**What is required:**
Could you format the entries as a numbered list, from the start through the line containing "murió en la", skipping any blank lines?

**Information provided:**

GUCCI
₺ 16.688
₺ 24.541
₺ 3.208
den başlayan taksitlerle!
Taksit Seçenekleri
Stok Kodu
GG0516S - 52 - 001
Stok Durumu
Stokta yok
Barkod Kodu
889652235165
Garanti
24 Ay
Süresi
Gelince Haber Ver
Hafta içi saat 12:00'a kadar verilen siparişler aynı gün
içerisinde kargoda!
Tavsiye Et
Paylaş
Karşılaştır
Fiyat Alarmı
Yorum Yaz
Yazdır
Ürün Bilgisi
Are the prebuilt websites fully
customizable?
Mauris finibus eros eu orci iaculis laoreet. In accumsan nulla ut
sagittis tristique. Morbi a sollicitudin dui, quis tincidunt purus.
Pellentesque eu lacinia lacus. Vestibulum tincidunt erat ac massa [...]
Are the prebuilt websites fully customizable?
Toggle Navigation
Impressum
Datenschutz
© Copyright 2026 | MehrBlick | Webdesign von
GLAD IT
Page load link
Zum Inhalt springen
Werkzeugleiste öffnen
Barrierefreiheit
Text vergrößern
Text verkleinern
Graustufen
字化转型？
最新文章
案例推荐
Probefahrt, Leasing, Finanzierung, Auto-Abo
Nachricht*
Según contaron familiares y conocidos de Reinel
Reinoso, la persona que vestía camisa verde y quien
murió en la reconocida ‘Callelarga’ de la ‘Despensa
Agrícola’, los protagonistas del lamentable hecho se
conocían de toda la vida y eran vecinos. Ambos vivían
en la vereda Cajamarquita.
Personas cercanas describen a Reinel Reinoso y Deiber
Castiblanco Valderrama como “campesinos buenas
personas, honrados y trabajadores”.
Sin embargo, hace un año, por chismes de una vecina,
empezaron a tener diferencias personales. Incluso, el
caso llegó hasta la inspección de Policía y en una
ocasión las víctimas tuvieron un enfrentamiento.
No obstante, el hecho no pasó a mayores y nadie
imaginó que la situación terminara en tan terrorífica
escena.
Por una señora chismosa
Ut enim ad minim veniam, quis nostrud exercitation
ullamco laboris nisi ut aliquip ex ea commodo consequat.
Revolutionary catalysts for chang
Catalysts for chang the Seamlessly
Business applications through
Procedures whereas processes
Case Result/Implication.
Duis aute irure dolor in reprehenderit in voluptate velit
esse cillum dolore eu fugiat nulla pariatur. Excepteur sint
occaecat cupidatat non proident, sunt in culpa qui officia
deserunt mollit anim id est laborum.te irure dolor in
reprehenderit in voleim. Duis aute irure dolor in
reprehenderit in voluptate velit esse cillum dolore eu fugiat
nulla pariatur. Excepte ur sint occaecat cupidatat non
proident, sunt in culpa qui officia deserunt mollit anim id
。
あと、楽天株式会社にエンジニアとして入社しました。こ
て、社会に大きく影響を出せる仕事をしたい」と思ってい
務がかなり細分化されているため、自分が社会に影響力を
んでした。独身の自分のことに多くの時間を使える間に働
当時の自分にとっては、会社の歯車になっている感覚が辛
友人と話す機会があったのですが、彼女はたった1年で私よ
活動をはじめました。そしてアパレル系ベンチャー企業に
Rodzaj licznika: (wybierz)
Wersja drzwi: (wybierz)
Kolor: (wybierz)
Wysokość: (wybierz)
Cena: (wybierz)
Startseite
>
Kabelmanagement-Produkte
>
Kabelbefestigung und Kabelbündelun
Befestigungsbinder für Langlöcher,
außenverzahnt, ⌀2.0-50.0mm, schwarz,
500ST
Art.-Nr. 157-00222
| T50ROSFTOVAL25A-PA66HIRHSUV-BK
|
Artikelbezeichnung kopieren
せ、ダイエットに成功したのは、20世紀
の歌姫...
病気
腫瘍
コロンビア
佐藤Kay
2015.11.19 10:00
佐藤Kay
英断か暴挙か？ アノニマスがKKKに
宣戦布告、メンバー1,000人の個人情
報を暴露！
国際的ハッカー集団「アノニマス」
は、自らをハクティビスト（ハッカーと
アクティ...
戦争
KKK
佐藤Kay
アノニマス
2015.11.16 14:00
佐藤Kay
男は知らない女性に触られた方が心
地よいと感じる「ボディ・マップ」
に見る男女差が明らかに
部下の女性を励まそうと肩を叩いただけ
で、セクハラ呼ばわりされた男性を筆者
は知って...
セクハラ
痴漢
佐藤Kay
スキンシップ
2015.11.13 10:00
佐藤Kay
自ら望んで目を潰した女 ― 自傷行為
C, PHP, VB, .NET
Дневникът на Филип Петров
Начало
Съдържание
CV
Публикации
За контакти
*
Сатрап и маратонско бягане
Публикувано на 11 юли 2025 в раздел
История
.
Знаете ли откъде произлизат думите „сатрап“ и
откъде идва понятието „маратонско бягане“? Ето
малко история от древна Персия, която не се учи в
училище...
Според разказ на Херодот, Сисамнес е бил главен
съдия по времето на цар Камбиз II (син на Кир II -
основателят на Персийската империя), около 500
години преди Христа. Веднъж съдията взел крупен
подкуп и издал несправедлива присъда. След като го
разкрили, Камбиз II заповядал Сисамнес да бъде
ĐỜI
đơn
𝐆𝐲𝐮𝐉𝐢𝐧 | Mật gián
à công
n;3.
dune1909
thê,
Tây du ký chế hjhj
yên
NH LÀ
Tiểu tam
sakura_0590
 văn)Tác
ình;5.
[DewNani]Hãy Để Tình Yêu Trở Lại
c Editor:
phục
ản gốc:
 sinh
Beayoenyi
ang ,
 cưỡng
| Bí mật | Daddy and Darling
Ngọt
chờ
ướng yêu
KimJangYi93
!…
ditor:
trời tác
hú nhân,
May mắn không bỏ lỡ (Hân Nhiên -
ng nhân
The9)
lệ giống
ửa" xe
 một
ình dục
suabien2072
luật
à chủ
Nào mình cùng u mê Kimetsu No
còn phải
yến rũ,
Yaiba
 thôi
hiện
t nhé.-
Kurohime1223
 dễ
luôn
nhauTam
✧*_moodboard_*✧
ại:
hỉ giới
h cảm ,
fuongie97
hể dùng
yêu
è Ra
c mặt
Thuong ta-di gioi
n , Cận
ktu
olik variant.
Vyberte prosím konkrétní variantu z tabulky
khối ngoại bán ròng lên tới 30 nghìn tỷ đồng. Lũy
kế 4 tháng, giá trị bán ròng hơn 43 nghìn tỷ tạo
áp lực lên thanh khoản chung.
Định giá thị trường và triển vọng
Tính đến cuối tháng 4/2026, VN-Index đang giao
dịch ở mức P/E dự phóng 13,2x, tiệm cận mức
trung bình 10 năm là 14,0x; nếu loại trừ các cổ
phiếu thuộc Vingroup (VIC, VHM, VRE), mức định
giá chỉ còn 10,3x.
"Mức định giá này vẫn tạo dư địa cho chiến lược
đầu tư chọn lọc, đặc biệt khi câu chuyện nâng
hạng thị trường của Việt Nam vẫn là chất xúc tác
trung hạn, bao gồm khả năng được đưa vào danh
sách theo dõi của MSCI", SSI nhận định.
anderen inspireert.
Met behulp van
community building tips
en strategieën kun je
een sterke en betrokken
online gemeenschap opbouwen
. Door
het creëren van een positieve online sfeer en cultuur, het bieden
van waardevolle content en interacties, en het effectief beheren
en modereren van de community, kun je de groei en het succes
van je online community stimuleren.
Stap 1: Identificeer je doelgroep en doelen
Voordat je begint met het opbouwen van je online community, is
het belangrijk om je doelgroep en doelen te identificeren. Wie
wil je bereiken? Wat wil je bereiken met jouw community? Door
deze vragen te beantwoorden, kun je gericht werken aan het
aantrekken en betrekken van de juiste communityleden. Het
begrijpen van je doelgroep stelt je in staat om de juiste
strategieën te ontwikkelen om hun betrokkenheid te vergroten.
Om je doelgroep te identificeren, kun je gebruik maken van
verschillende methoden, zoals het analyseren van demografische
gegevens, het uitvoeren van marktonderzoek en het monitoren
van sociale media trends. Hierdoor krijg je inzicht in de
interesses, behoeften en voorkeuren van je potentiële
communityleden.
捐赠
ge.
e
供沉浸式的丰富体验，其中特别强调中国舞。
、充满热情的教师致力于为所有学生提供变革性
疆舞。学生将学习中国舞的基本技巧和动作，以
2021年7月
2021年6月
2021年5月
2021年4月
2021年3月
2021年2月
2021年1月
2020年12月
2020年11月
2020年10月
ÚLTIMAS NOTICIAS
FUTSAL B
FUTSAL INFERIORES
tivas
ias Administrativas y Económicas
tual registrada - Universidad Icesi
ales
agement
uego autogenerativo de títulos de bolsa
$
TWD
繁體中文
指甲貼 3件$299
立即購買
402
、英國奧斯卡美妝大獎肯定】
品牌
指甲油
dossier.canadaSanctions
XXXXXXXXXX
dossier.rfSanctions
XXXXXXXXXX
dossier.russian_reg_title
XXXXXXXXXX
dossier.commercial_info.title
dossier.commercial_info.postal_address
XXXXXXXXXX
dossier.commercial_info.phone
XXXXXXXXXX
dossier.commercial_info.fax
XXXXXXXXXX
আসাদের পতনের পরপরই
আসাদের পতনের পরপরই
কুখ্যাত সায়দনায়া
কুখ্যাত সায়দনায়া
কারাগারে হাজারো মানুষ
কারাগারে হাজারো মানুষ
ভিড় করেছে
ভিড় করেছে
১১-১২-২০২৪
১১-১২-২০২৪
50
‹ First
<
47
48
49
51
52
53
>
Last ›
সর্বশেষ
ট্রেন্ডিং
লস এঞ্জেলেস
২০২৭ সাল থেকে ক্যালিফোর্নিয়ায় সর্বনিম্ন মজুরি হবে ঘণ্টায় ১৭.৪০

**Solved problem:**
1. GUCCI
2. ₺ 16.688
3. ₺ 24.541
4. ₺ 3.208
5. den başlayan taksitlerle!
6. Taksit Seçenekleri
7. Stok Kodu
8. GG0516S - 52 - 001
9. Stok Durumu
10. Stokta yok
11. Barkod Kodu
12. 889652235165
13. Garanti
14. 24 Ay
15. Süresi
16. Gelince Haber Ver
17. Hafta içi saat 12:00'a kadar verilen siparişler aynı gün
18. içerisinde kargoda!
19. Tavsiye Et
20. Paylaş
21. Karşılaştır
22. Fiyat Alarmı
23. Yorum Yaz
24. Yazdır
25. Ürün Bilgisi
26. Are the prebuilt websites fully
27. customizable?
28. Mauris finibus eros eu orci iaculis laoreet. In accumsan nulla ut
29. sagittis tristique. Morbi a sollicitudin dui, quis tincidunt purus.
30. Pellentesque eu lacinia lacus. Vestibulum tincidunt erat ac massa [...]
31. Are the prebuilt websites fully customizable?
32. Toggle Navigation
33. Impressum
34. Datenschutz
35. © Copyright 2026 | MehrBlick | Webdesign von
36. GLAD IT
37. Page load link
38. Zum Inhalt springen
39. Werkzeugleiste öffnen
40. Barrierefreiheit
41. Text vergrößern
42. Text verkleinern
43. Graustufen
44. 字化转型？
45. 最新文章
46. 案例推荐
47. Probefahrt, Leasing, Finanzierung, Auto-Abo
48. Nachricht*
49. Según contaron familiares y conocidos de Reinel
50. Reinoso, la persona que vestía camisa verde y quien
51. murió en la reconocida ‘Callelarga’ de la ‘Despensa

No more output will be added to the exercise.